Konsumsi Perspektif Ekonomi Syariah


Oleh:
Buya. Prof. Dr. Adv. Hamdan Firmansyah, MMPd, MH, C.PFM, C.HRA, C.FR, C.NGT, CT, CMT, C.PSE, C.IJ, C.CC, C.PR, C.DMS, C.SPV, C.MGR, C.EO, C.MJ, C.BCS, C.CS, C.BHS, C.SS, C.LA, CA.HNR, C.Quant.MR, C.Qual.MR

Guru Besar Internasional 
(Professor of Economic Islamic Law and Global Management Leadership)

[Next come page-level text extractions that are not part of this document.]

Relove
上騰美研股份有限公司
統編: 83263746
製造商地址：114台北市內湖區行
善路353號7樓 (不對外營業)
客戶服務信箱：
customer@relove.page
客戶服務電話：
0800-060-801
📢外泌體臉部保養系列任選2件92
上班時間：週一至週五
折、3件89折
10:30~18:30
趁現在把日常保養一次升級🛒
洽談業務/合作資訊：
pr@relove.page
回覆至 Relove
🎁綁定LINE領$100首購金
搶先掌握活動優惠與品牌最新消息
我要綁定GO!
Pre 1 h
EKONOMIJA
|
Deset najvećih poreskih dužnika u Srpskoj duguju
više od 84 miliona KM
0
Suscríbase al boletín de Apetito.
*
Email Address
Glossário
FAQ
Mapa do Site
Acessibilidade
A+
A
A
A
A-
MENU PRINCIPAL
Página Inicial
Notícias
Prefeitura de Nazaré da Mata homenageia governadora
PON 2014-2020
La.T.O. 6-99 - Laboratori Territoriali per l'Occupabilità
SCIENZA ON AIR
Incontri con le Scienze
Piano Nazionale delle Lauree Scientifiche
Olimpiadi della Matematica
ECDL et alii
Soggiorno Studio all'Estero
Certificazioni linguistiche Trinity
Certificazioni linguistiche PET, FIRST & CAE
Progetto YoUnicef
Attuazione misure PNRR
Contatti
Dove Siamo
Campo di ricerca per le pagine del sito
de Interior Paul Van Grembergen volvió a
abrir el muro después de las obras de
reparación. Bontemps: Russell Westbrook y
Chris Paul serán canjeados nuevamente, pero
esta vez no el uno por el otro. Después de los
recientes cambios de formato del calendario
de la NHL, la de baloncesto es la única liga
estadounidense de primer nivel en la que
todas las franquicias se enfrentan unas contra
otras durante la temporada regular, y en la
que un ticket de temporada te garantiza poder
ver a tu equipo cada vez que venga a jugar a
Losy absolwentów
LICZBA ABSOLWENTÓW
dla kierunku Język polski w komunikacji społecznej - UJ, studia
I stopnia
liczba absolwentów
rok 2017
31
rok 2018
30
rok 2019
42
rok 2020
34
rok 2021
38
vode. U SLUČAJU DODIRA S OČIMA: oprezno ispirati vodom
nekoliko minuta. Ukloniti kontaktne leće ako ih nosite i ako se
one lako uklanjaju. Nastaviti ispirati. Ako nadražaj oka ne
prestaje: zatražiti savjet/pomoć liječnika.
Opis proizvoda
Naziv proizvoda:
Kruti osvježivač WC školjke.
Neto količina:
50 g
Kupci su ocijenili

MEDIABERITAKITA.COM - Konsumsi adalah aktivitas ekonomi pengurangan atau penghabisan nilai guna barang dan jasa oleh individu, rumah tangga, atau pemerintah untuk memenuhi kebutuhan dan mencapai kepuasan, baik sekaligus maupun bertahap. Sebagai salah satu penggerak utama perekonomian, konsumsi mempengaruhi produksi dan pertumbuhan ekonomi melalui multiplier effect. 


Multiplier effect (efek pengganda) adalah konsep ekonomi di mana peningkatan kecil dalam pengeluaran (investasi, konsumsi, atau pengeluaran pemerintah) menghasilkan dampak berantai yang jauh lebih besar terhadap total pendapatan nasional atau output ekonomi. Konsep ini menunjukkan bagaimana satu aktivitas ekonomi menciptakan pendapatan bagi pihak lain, yang kemudian dibelanjakan kembali.


Berikut adalah poin-poin penting mengenai konsumsi dalam ekonomi: 


Tujuan Utama: Memenuhi kebutuhan jasmani dan rohani, mengurangi nilai guna barang/jasa secara berangsur atau sekaligus, dan memuaskan keinginan. 


Pelaku Konsumsi: Individu/ keluarga (konsumsi rumah tangga), perusahaan, dan pemerintah. 


Faktor yang Mempengaruhi: Tingkat pendapatan (faktor utama), tingkat harga barang/jasa, selera, gaya hidup, jumlah penduduk, dan tingkat pendidikan. 


Jenis Konsumsi: Konsumsi rutin (berulang) dan konsumsi sementara (tambahan tak terduga).


Tingkat konsumsi yang tinggi dan konsisten dapat mendorong pertumbuhan ekonomi. Sebaliknya, perilaku konsumtif berlebihan tanpa perencanaan keuangan dapat berdampak negatif. Konsumsi dalam ekonomi syariah adalah pemanfaatan barang dan jasa untuk memenuhi kebutuhan manusia yang berlandaskan prinsip halal, thayyib (baik), serta bertujuan mencapai maslahah (kemaslahatan dunia-akhirat), bukan sekadar kepuasan maksimal (utility). Konsumsi harus seimbang, menghindari pemborosan (israf) dan kikir, serta memperhatikan keberkahan.


Prinsip Utama Konsumsi Islam: 


Halal dan Thayyib: Mengonsumsi barang/jasa yang halal zatnya, cara memperolehnya, serta baik, sehat, dan tidak menjijikkan. 


Prioritas Kebutuhan: Mengutamakan kebutuhan pokok (dharuriyyah) daripada keinginan, serta memahami hierarki kebutuhan: pokok, kesenangan (hajiyyah), dan pelengkap (tahsiniyyah). 


Tidak Berlebih-lebihan (Larangan Israf & Tabdzir): Islam melarang sikap boros atau membelanjakan harta untuk maksiat. 


Keseimbangan (Moderation): Konsumsi tidak kikir tapi tidak juga bermewah-mewahan, bersikap sederhana. 


Dimensi Akhirat: Konsumsi diiringi niat ibadah, serta menyisihkan harta untuk zakat, infak, dan sedekah. 


Maslahah: Tujuan akhir konsumsi adalah kemaslahatan material dan spiritual yang mendukung ketaatan kepada Allah. 


Dalam ekonomi syariah, konsumen dituntut rasional dengan tidak hanya memikirkan kepuasan duniawi, tetapi juga dampak konsumsi tersebut terhadap lingkungan, masyarakat sekitar, dan pertanggungjawaban di akhirat.